Holly reasoned that the kitten’s ongoing loud, plaintive vocalizing and his failure to respond to food lures even though he hadn’t eaten for days, meant that he was calling for something else. She determined that the kitten was crying for his litter. She also believed that this was a good sign for both the rescue effort and the kitten’s future: If the kitten was calling out for companionship, it would most likely bond pretty quickly to another cat. Holly also knew, from her many years of trapping cats, that a cat can be used as a lure to trap another cat or kitten.
“It occurred to me that there are probably recordings of cats and kittens out there that you can use to attract and trap a cat,” says the unassuming Holly. Sure enough, she found what she was looking for on YouTube. On an old micro-cassette recorder, she recorded nine minutes of cats meowing. But she also wondered if this skittish kitten might need more than an auditory lure.
At the time Holly was fostering an orange kitten named Robbie, who himself talked back to the recording she had made.
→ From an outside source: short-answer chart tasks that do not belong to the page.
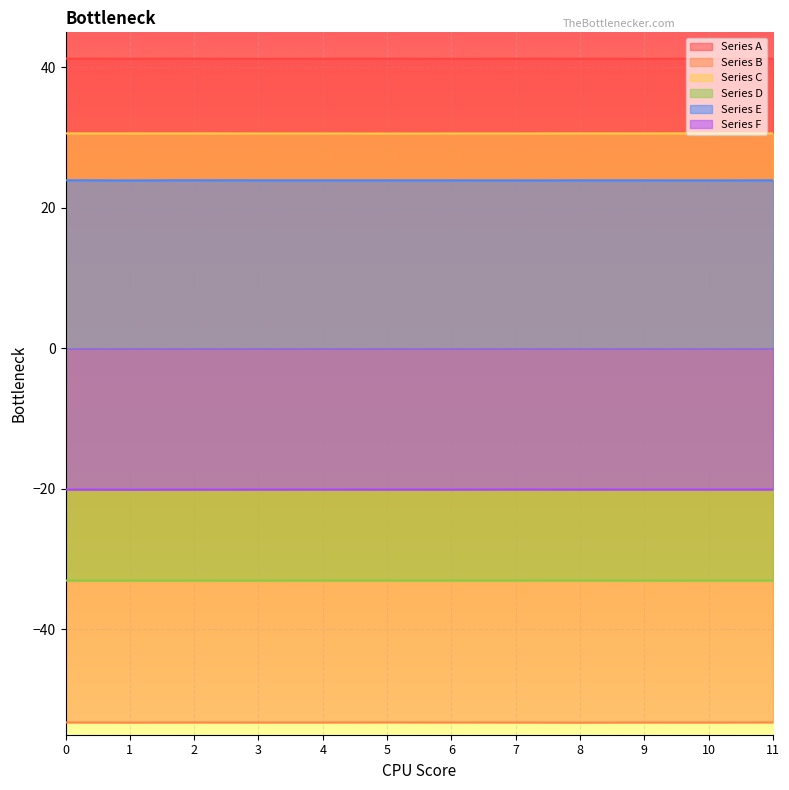

Reading left to right, extract all data points from this chart.

Series A: 41.3	41.2	41.3	41.2	41.2	41.3	41.2	41.3	41.2	41.2	41.2	41.2
Series B: -53.3	-53.3	-53.3	-53.3	-53.3	-53.2	-53.3	-53.3	-53.3	-53.3	-53.3	-53.2
Series C: 30.6	30.6	30.6	30.6	30.6	30.6	30.6	30.6	30.6	30.6	30.6	30.6
Series D: -33.1	-33.0	-33.1	-33.0	-33.0	-33.0	-33.0	-33.0	-33.0	-33.1	-33.1	-33.1
Series E: 23.9	23.9	23.9	23.9	23.9	23.9	23.9	23.9	23.9	23.9	23.9	23.9
Series F: -20.1	-20.1	-20.1	-20.1	-20.1	-20.1	-20.1	-20.1	-20.1	-20.1	-20.1	-20.1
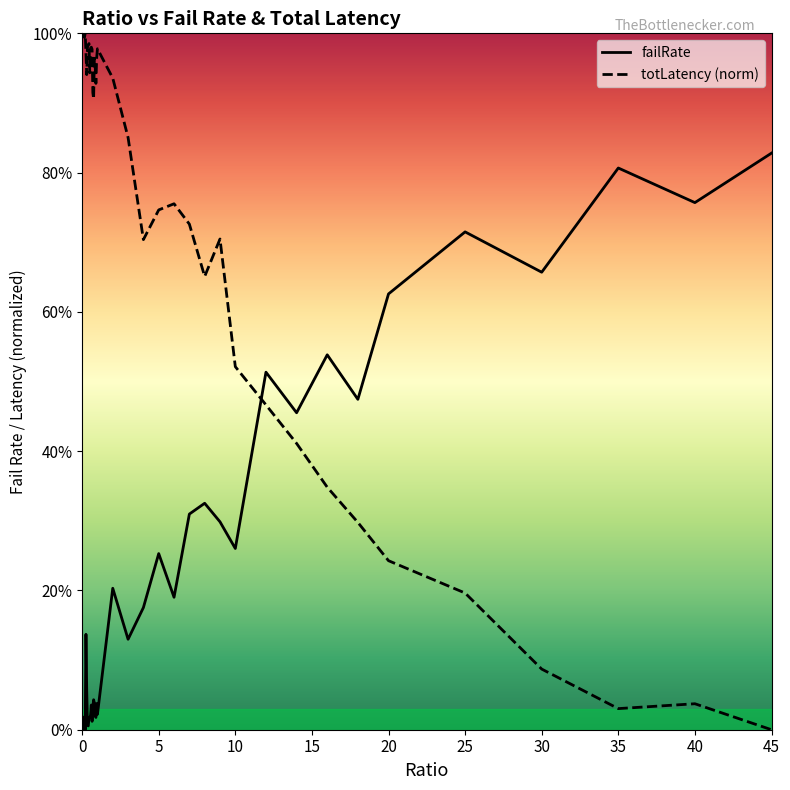

True or false: failRate and totLatency (norm) intersect in this chart.

True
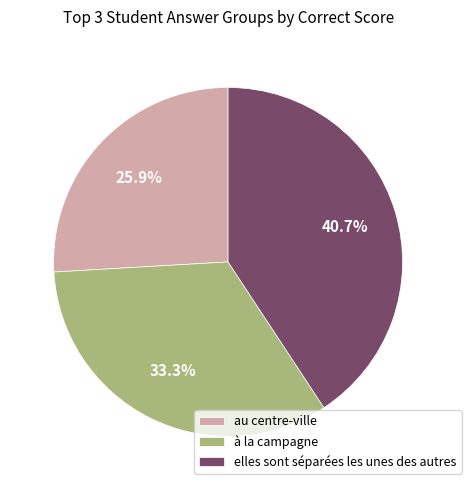

Is there any slice that represents more than half of the pie?

No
Robbie was also about the same age as the kitten they were trying to trap and his sweet and mellow temperament made him a good candidate to assist in the effort. So, Robbie was recruited as a rescuer.
Holly, Jordana, the neighbor, and others set the trap up, baited with food, again. This time they put Robbie, in a carrier, at the far end of the trap, so that the other kitten had go into the trap to reach him. They placed the recorder under a towel on top of Robbie’s carrier, hit play, and backed away to watch.
As he had done before, Robbie began talking to the recording. The sounds attracted the other kitten, who cautiously approached and retreated several times. After the recording ended, Robbie kept talking and the other kitten responded. Eventually, the kitten worked up his courage and entered the trap. At least that’s what the rescuers thought. It was too dark to see much but they heard what sounded like the trap door shutting. They advanced slowly and quietly and found the kitten relaxed and eating inside the trap.
The now-calm kitten, a tabby and white polydactyl fellow, spent the night in the bathroom of the woman who had initially heard him meowing. He had a thorough vet check the following day and received a good bill of health. It was also determined he was about four months old.
The woman decided to adopt the kitten, who she and Jordana have named Bug. As Jordana explains, “It’s for his darting movements, but also for the miniature-dinosaur-size water bugs that were everywhere we were standing at night!”
As for Robbie, he had been adopted prior to his stint as a rescuer, and he’s now in his forever home too.
In looking back, Holly thinks there’s a takeaway lesson here. “I think we should listen more to what cats are trying to tell us,” she says, suggesting that perhaps recordings will work in other rescue situations, such as using the recording of a cat in heat to attract and trap a non-neutered male. “The best thing about this rescue,” she adds, “is that it’s over! And that Bug got a home.”